* **Work request**: In the entries below, the lines from the one with "בתוכנו, לרבות הפרת תנאי תקנון זה." through the one with "2.9 .האספקה למשתמש" are to be copied exactly; both ends count.

Stored data entries

..........

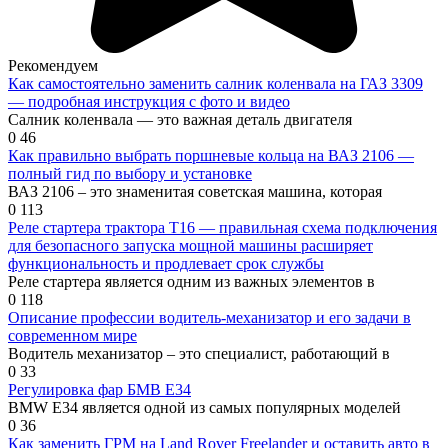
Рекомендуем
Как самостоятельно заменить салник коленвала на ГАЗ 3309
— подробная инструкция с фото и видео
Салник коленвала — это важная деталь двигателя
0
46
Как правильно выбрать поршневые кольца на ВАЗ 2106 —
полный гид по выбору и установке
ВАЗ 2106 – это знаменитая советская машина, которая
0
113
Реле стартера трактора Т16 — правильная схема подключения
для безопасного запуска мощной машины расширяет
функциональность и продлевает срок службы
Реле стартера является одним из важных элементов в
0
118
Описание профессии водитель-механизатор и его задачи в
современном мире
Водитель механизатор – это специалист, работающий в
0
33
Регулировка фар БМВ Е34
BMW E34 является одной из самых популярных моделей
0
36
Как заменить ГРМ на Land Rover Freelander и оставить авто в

..........

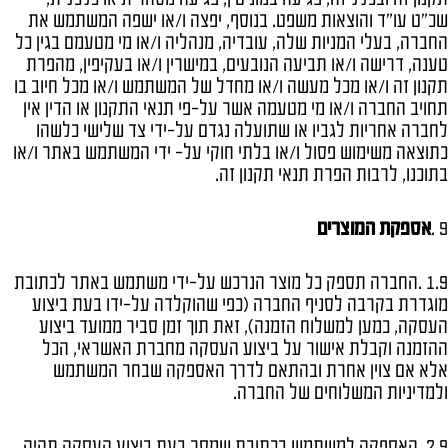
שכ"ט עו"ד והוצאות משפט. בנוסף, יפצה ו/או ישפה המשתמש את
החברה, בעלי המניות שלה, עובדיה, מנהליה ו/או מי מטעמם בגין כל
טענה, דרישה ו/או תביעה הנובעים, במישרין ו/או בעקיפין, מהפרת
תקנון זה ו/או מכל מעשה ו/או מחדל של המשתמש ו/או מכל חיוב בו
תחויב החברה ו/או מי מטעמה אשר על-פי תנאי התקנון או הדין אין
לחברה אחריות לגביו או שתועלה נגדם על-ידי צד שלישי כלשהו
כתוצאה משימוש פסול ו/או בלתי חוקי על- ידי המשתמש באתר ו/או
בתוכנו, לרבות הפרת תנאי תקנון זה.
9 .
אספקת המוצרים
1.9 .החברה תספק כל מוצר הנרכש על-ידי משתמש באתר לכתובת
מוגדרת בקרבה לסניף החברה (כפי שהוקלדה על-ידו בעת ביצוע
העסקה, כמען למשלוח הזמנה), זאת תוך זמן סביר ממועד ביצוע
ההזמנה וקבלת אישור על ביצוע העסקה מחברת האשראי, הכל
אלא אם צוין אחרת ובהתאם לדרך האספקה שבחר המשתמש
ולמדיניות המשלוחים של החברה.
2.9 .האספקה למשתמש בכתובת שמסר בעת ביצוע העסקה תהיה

..........

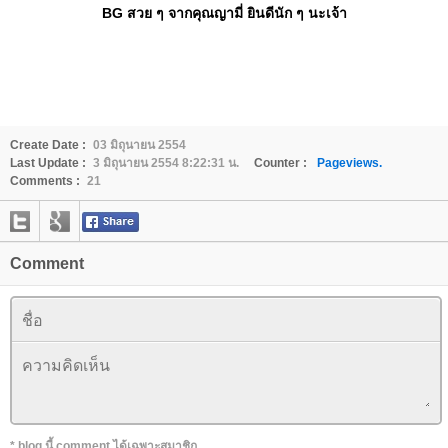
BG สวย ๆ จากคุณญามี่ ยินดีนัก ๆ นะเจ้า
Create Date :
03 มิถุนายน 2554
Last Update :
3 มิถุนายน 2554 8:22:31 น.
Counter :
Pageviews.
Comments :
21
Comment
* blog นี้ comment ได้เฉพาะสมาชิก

..........

* **Answer area**:
בתוכנו, לרבות הפרת תנאי תקנון זה.
9 .
אספקת המוצרים
1.9 .החברה תספק כל מוצר הנרכש על-ידי משתמש באתר לכתובת
מוגדרת בקרבה לסניף החברה (כפי שהוקלדה על-ידו בעת ביצוע
העסקה, כמען למשלוח הזמנה), זאת תוך זמן סביר ממועד ביצוע
ההזמנה וקבלת אישור על ביצוע העסקה מחברת האשראי, הכל
אלא אם צוין אחרת ובהתאם לדרך האספקה שבחר המשתמש
ולמדיניות המשלוחים של החברה.
2.9 .האספקה למשתמש בכתובת שמסר בעת ביצוע העסקה תהיה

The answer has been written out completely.